Exercise prompt – Transcribe each entry exactly as it appears, leaving out any picture it holds.

[Information provided Boundary: Start]

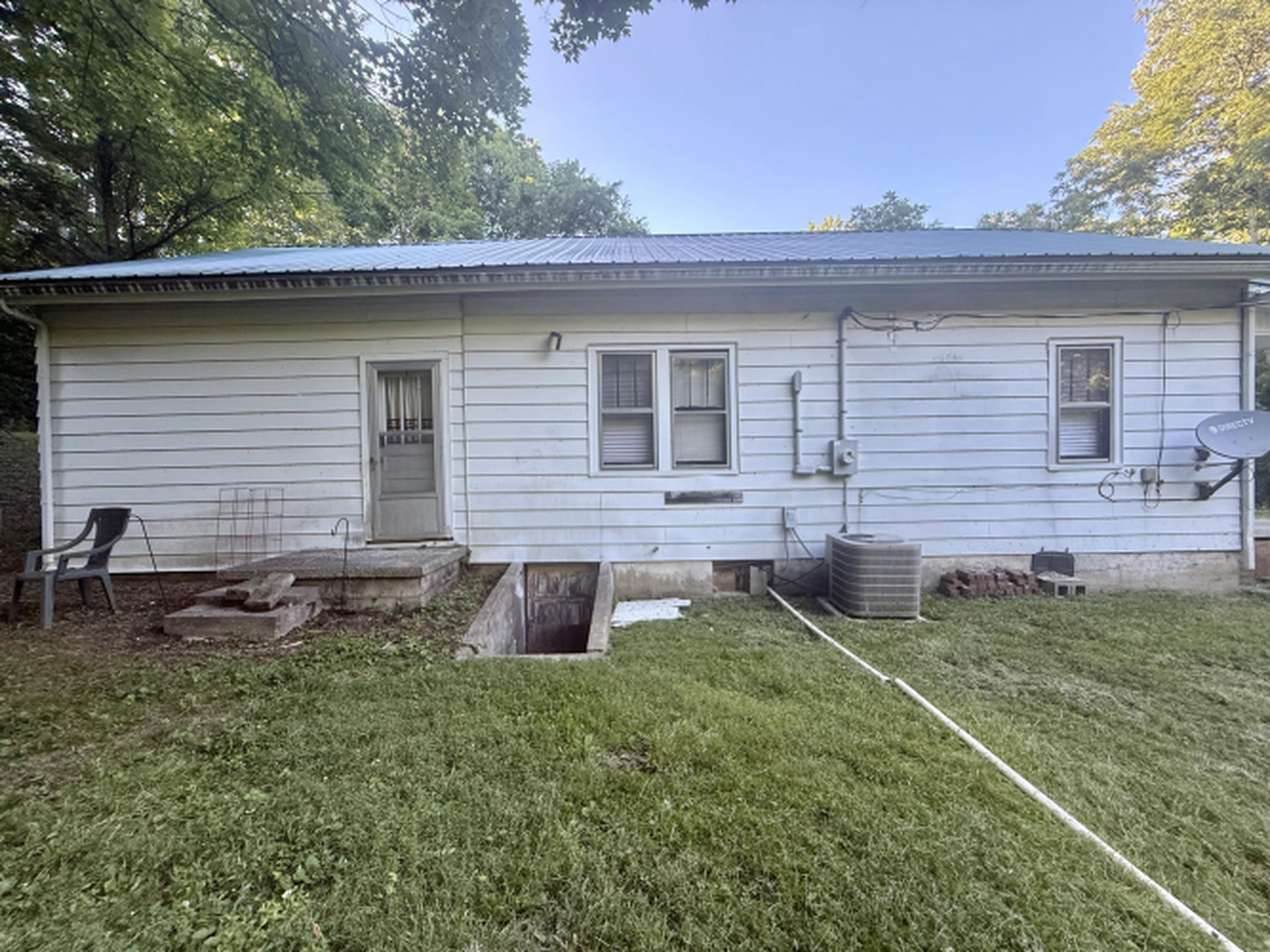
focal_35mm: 14
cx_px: 635
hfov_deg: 102.1
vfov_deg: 85.7
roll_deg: +1.7
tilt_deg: -0.4
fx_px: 514
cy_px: 476
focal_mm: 2.22
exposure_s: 1/99
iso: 125
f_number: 2.2
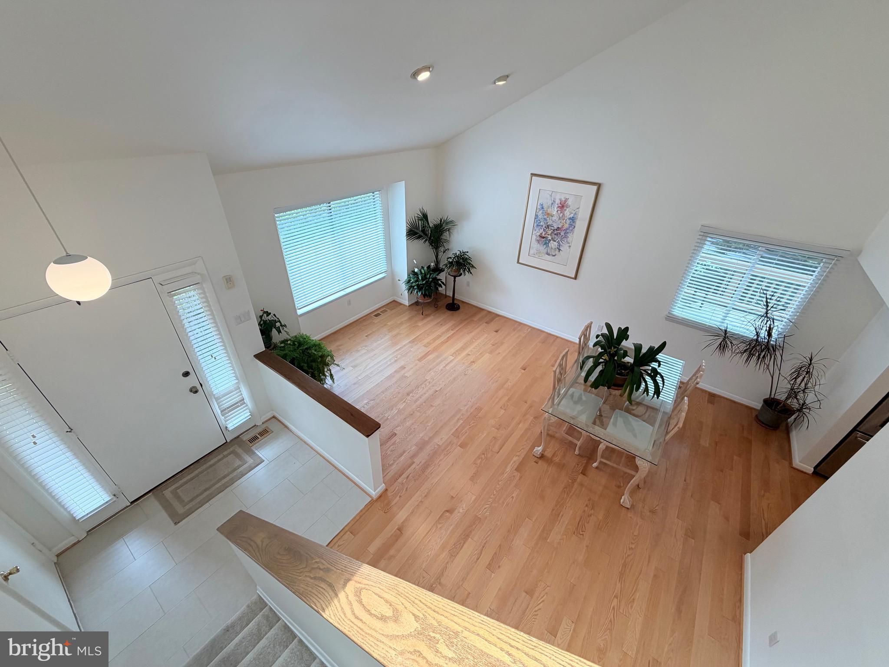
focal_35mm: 14
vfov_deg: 85.7
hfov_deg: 102.1
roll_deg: -0.8
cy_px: 334
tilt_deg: -34.7
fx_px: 360
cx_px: 444
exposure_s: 1/120
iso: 80
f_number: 2.2
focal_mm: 2.22
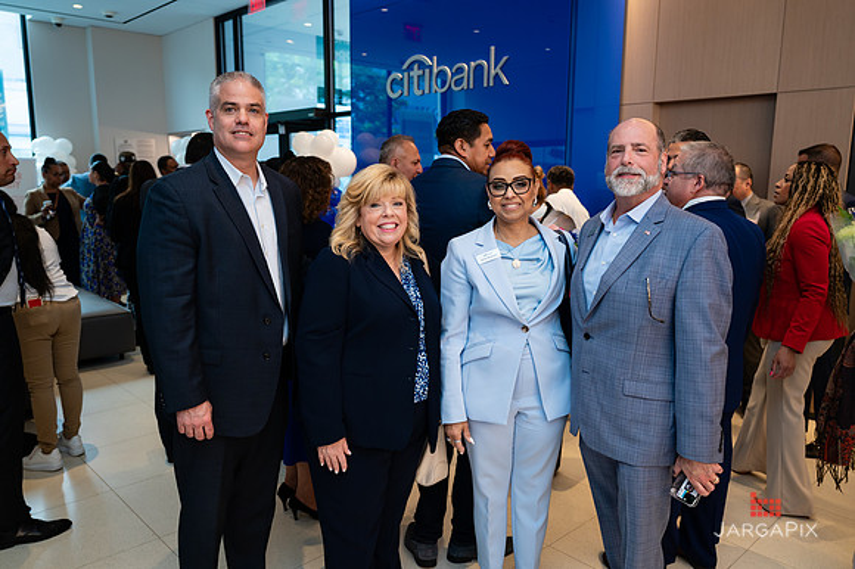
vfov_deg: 46.5
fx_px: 662
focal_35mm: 28
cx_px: 428
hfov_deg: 65.7
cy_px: 284
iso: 400
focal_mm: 27
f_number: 3.2
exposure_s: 1/200
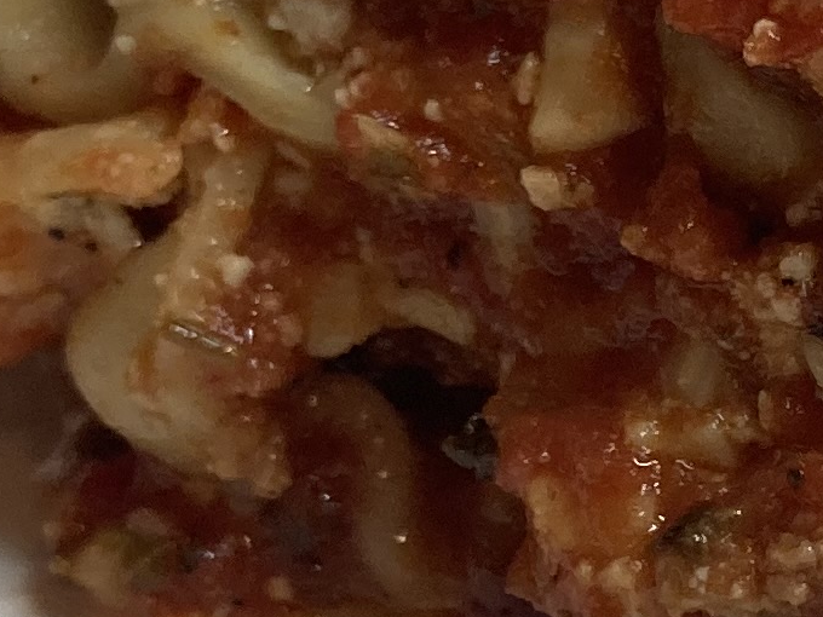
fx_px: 3947
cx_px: 971
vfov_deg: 8.9
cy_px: 217
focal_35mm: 166
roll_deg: +0.4
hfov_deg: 11.7
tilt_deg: -30.2
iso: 64
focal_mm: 3.99
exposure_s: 1/120
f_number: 1.8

[Information provided Boundary: End]

Your solution –
focal_35mm: 14
cx_px: 635
hfov_deg: 102.1
vfov_deg: 85.7
roll_deg: +1.7
tilt_deg: -0.4
fx_px: 514
cy_px: 476
focal_mm: 2.22
exposure_s: 1/99
iso: 125
f_number: 2.2
focal_35mm: 14
vfov_deg: 85.7
hfov_deg: 102.1
roll_deg: -0.8
cy_px: 334
tilt_deg: -34.7
fx_px: 360
cx_px: 444
exposure_s: 1/120
iso: 80
f_number: 2.2
focal_mm: 2.22
vfov_deg: 46.5
fx_px: 662
focal_35mm: 28
cx_px: 428
hfov_deg: 65.7
cy_px: 284
iso: 400
focal_mm: 27
f_number: 3.2
exposure_s: 1/200
fx_px: 3947
cx_px: 971
vfov_deg: 8.9
cy_px: 217
focal_35mm: 166
roll_deg: +0.4
hfov_deg: 11.7
tilt_deg: -30.2
iso: 64
focal_mm: 3.99
exposure_s: 1/120
f_number: 1.8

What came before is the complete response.